According to ESPN’s Dan Murphy, the deal could be worth as much as $540,000. And while having a bankroll still isn’t allowed in college athletics, I love that a supporter of the Miami football program is trying to get as close as possible.

Lambert told Murphy, “I want to help the kids. I want to reward them for what they do, and I want a better product on the field, too.”

Kayvon Thibodeaux partners with Nike founder Phil Knight for an NFT

The potential No. 1 pick in the 2022 NFL draft had one of the coolest and most fitting NIL deals, partnering with Nike founder and Oregon alumnus Phil Knight for an NFT.

The NFT was designed by none other than another Oregon alumnus Tinker Hatfield, a legend for his designs of Air Jordans 3 through 15.

Hatfield said that the art was completely hand-drawn on his iPad. That’s impressive, but not shocking, given he created a couple of my personal favorites: white cement Air Jordans 3 and 4. The man’s creative genius knows no limits.

Arkansas WR Trey Knox and his dog partnering with PetSmart

If nothing else, Knox had the most adorable deal early on in the NIL era of college football with his dog, Blue, and PetSmart.

Dogs are always good content, Knox is getting paid, and Blue is getting treats. Everybody’s a winner.

Marshall OL Will Ulmer III can finally do something normal students can

Ulmer announced that he would be playing live shows using his own name (he previously used the alias “Lucky Bill”), offering his musical talents to venues and any other interested parties.

Ulmer’s deal is a good example of the disconnect that existed when college athletes didn’t have NIL rights. For example, music and art students, who can also be on scholarships like athletes, have always had the opportunity to make money off their work.

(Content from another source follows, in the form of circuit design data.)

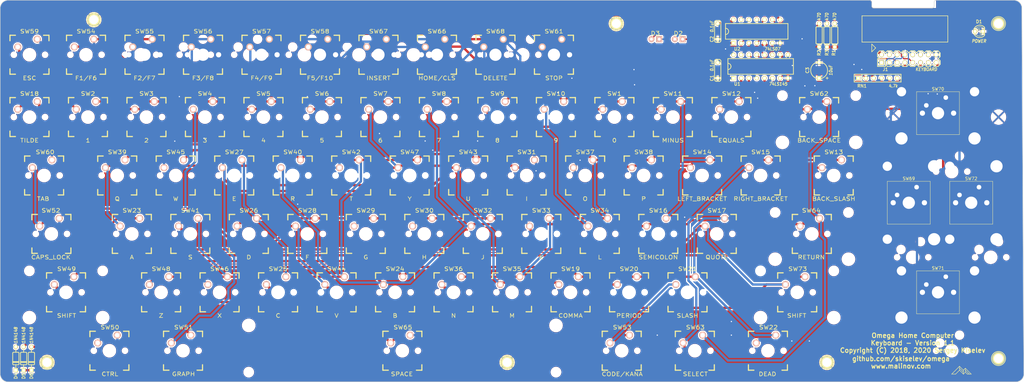
<source format=kicad_pcb>
(kicad_pcb (version 20221018) (generator pcbnew)

  (general
    (thickness 1.6)
  )

  (paper "A3")
  (layers
    (0 "F.Cu" signal)
    (31 "B.Cu" signal)
    (32 "B.Adhes" user "B.Adhesive")
    (33 "F.Adhes" user "F.Adhesive")
    (34 "B.Paste" user)
    (35 "F.Paste" user)
    (36 "B.SilkS" user "B.Silkscreen")
    (37 "F.SilkS" user "F.Silkscreen")
    (38 "B.Mask" user)
    (39 "F.Mask" user)
    (40 "Dwgs.User" user "User.Drawings")
    (41 "Cmts.User" user "User.Comments")
    (42 "Eco1.User" user "User.Eco1")
    (43 "Eco2.User" user "User.Eco2")
    (44 "Edge.Cuts" user)
    (45 "Margin" user)
    (46 "B.CrtYd" user "B.Courtyard")
    (47 "F.CrtYd" user "F.Courtyard")
    (48 "B.Fab" user)
    (49 "F.Fab" user)
  )

  (setup
    (pad_to_mask_clearance 0.2)
    (pcbplotparams
      (layerselection 0x00010e0_ffffffff)
      (plot_on_all_layers_selection 0x0000000_00000000)
      (disableapertmacros false)
      (usegerberextensions false)
      (usegerberattributes false)
      (usegerberadvancedattributes false)
      (creategerberjobfile false)
      (dashed_line_dash_ratio 12.000000)
      (dashed_line_gap_ratio 3.000000)
      (svgprecision 4)
      (plotframeref false)
      (viasonmask false)
      (mode 1)
      (useauxorigin false)
      (hpglpennumber 1)
      (hpglpenspeed 20)
      (hpglpendiameter 15.000000)
      (dxfpolygonmode true)
      (dxfimperialunits true)
      (dxfusepcbnewfont true)
      (psnegative false)
      (psa4output false)
      (plotreference true)
      (plotvalue true)
      (plotinvisibletext false)
      (sketchpadsonfab false)
      (subtractmaskfromsilk false)
      (outputformat 1)
      (mirror false)
      (drillshape 0)
      (scaleselection 1)
      (outputdirectory "gerber")
    )
  )

  (net 0 "")
  (net 1 "VCC")
  (net 2 "GND")
  (net 3 "/CAPS_LED")
  (net 4 "unconnected-(RN1-R5-Pad6)")
  (net 5 "/SHIFT")
  (net 6 "/ROW6")
  (net 7 "/GRAPH")
  (net 8 "/CODE")
  (net 9 "/COLUMN0")
  (net 10 "/COLUMN1")
  (net 11 "/ROW_A")
  (net 12 "/COLUMN2")
  (net 13 "/ROW_B")
  (net 14 "/COLUMN3")
  (net 15 "/ROW_C")
  (net 16 "/COLUMN4")
  (net 17 "/ROW_D")
  (net 18 "/COLUMN5")
  (net 19 "/COLUMN6")
  (net 20 "/COLUMN7")
  (net 21 "/ROW6_UNBUF")
  (net 22 "/ROW0")
  (net 23 "/ROW1")
  (net 24 "/ROW2")
  (net 25 "/ROW3")
  (net 26 "/ROW4")
  (net 27 "/ROW5")
  (net 28 "/ROW7")
  (net 29 "/ROW8")
  (net 30 "/COLUMN0_BUF")
  (net 31 "/COLUMN2_BUF")
  (net 32 "/COLUMN4_BUF")
  (net 33 "/CAPS_LED_BUFFERED")
  (net 34 "/D1+")
  (net 35 "/D2+")
  (net 36 "/KANA_LED_BUFFERED")
  (net 37 "/D3+")
  (net 38 "/KANA_LED")
  (net 39 "unconnected-(U1-Q9-Pad11)")

  (footprint "Cherry_MX:CHERRY_PCB_100H" (layer "F.Cu") (at 243.205 124.46))

  (footprint "Cherry_MX:CHERRY_PCB_100H" (layer "F.Cu") (at 71.755 124.46))

  (footprint "Cherry_MX:CHERRY_PCB_100H" (layer "F.Cu") (at 90.805 124.46))

  (footprint "Cherry_MX:CHERRY_PCB_100H" (layer "F.Cu") (at 109.855 124.46))

  (footprint "Cherry_MX:CHERRY_PCB_100H" (layer "F.Cu") (at 128.905 124.46))

  (footprint "Cherry_MX:CHERRY_PCB_100H" (layer "F.Cu") (at 147.955 124.46))

  (footprint "Cherry_MX:CHERRY_PCB_100H" (layer "F.Cu") (at 167.005 124.46))

  (footprint "Cherry_MX:CHERRY_PCB_100H" (layer "F.Cu") (at 186.055 124.46))

  (footprint "Cherry_MX:CHERRY_PCB_100H" (layer "F.Cu") (at 205.105 124.46))

  (footprint "Cherry_MX:CHERRY_PCB_100H" (layer "F.Cu") (at 224.155 124.46))

  (footprint "Cherry_MX:CHERRY_PCB_100H" (layer "F.Cu") (at 262.255 124.46))

  (footprint "Cherry_MX:CHERRY_PCB_100H" (layer "F.Cu") (at 281.305 124.46))

  (footprint "Cherry_MX:CHERRY_PCB_150H" (layer "F.Cu") (at 314.6425 143.51))

  (footprint "Cherry_MX:CHERRY_PCB_100H" (layer "F.Cu") (at 271.78 143.51))

  (footprint "Cherry_MX:CHERRY_PCB_100H" (layer "F.Cu") (at 290.83 143.51))

  (footprint "Cherry_MX:CHERRY_PCB_100H" (layer "F.Cu") (at 257.4925 162.56))

  (footprint "Cherry_MX:CHERRY_PCB_100H" (layer "F.Cu") (at 276.5425 162.56))

  (footprint "Cherry_MX:CHERRY_PCB_100H" (layer "F.Cu") (at 52.705 124.46))

  (footprint "Cherry_MX:CHERRY_PCB_100H" (layer "F.Cu") (at 228.9175 181.61))

  (footprint "Cherry_MX:CHERRY_PCB_100H" (layer "F.Cu") (at 247.9675 181.61))

  (footprint "Cherry_MX:CHERRY_PCB_100H" (layer "F.Cu") (at 267.0175 181.61))

  (footprint "Cherry_MX:CHERRY_PCB_125H" (layer "F.Cu") (at 293.2113 200.66))

  (footprint "Cherry_MX:CHERRY_PCB_100H" (layer "F.Cu") (at 86.0425 162.56))

  (footprint "Cherry_MX:CHERRY_PCB_100H" (layer "F.Cu") (at 171.7675 181.61))

  (footprint "Cherry_MX:CHERRY_PCB_100H" (layer "F.Cu") (at 133.6675 181.61))

  (footprint "Cherry_MX:CHERRY_PCB_100H" (layer "F.Cu") (at 124.1425 162.56))

  (footprint "Cherry_MX:CHERRY_PCB_100H" (layer "F.Cu") (at 119.38 143.51))

  (footprint "Cherry_MX:CHERRY_PCB_100H" (layer "F.Cu") (at 143.1925 162.56))

  (footprint "Cherry_MX:CHERRY_PCB_100H" (layer "F.Cu") (at 162.2425 162.56))

  (footprint "Cherry_MX:CHERRY_PCB_100H" (layer "F.Cu") (at 181.2925 162.56))

  (footprint "Cherry_MX:CHERRY_PCB_100H" (layer "F.Cu") (at 214.63 143.51))

  (footprint "Cherry_MX:CHERRY_PCB_100H" (layer "F.Cu") (at 200.3425 162.56))

  (footprint "Cherry_MX:CHERRY_PCB_100H" (layer "F.Cu") (at 219.3925 162.56))

  (footprint "Cherry_MX:CHERRY_PCB_100H" (layer "F.Cu") (at 238.4425 162.56))

  (footprint "Cherry_MX:CHERRY_PCB_100H" (layer "F.Cu") (at 209.8675 181.61))

  (footprint "Cherry_MX:CHERRY_PCB_100H" (layer "F.Cu") (at 190.8175 181.61))

  (footprint "Cherry_MX:CHERRY_PCB_100H" (layer "F.Cu") (at 233.68 143.51))

  (footprint "Cherry_MX:CHERRY_PCB_100H" (layer "F.Cu") (at 252.73 143.51))

  (footprint "Cherry_MX:CHERRY_PCB_100H" (layer "F.Cu")
    (tstamp 00000000-0000-0000-0000-00005a725d84)
    (at 81.28 143.51)
    (property "Sheetfile" "Omega-Keyboard.kicad_sch")
    (property "Sheetname" "")
    (property "ki_description" "Push button switch, normally open, two pins, 45° tilted")
    (property "ki_keywords" "switch normally-open pushbutton push-button")
    (path "/00000000-0000-0000-0000-00005a6c5905")
    (attr through_hole)
    (fp_text reference "SW39" (at 0 -7.62) (layer "F.SilkS")
        (effects (font (size 1.27 1.524) (thickness 0.2032)))
      (tstamp b328023f-e3df-4396-b032-56ce09fd65a0)
    )
    (fp_text value "Q" (at 0 7.62) (layer "F.SilkS")
        (effects (font (size 1.27 1.524) (thickness 0.2032)))
      (tstamp 5104b982-63df-4bbb-84ee-f57830b23b3c)
    )
    (fp_text user "1.00u" (at -5.715 8.255) (layer "Dwgs.User")
        (effects (font (size 1.524 1.524) (thickness 0.3048)))
      (tstamp bfdd9f70-13c4-448e-bb92-135a4f5c532a)
    )
    (fp_line (start -6.35 -6.35) (end -4.572 -6.35)
      (stroke (width 0.381) (type solid)) (layer "F.SilkS") (tstamp bdeb6fd1-a485-49f3-8911-8ab05be17b6a))
    (fp_line (start -6.35 -4.572) (end -6.35 -6.35)
      (stroke (width 0.381) (type solid)) (layer "F.SilkS") (tstamp d1ae9e92-b8fb-4d66-a400-034dac536116))
    (fp_line (start -6.35 6.35) (end -6.35 4.572)
      (stroke (width 0.381) (type solid)) (layer "F.SilkS") (tstamp 9ba08270-b060-4d3c-a390-e91e1db273fd))
    (fp_line (start -4.572 6.35) (end -6.35 6.35)
      (stroke (width 0.381) (type solid)) (layer "F.SilkS") (tstamp 1ac45420-0215-4f02-aad3-61bcacf7b3c3))
    (fp_line (start 4.572 -6.35) (end 6.35 -6.35)
      (stroke (width 0.381) (type solid)) (layer "F.SilkS") (tstam
... [2083473 chars truncated]
</source>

It never made sense that athletes were the only ones who weren’t allowed the same opportunities, and moreover, now people like Ulmer don’t have to go around calling themselves names like “Lucky Bill.”

The offensive lines and BBQ joints

If offensive line units were not getting collective deals with local BBQ joints, we could comfortably say that college athletes having NIL rights was an imperfect idea.

Thankfully, we don’t have to say that, because the Hawgs partnered with Wrights Barbecue in Johnson, Arkansas. Hashtags aren’t as much of a useful tool on Twitter in 2021, but you can’t go wrong with #BodyByBBQ.

Mission BBQ, which has locations in 16 states, has also reached NIL deals with both the Wisconsin and Notre Dame offensive lines.

Ohio State OL Dawand Jones is pushing candles

It’s not barbecue, but Jones has partnered with GoPuff, a consumer goods and food delivery service. The product he bought as an example was a candle.

As great as it is to see offensive linemen pushing barbecue, it’s even better to see one pushing candles.

We probably still don’t know the limits of where the NIL era will take us, but it’s going to be exciting to find out.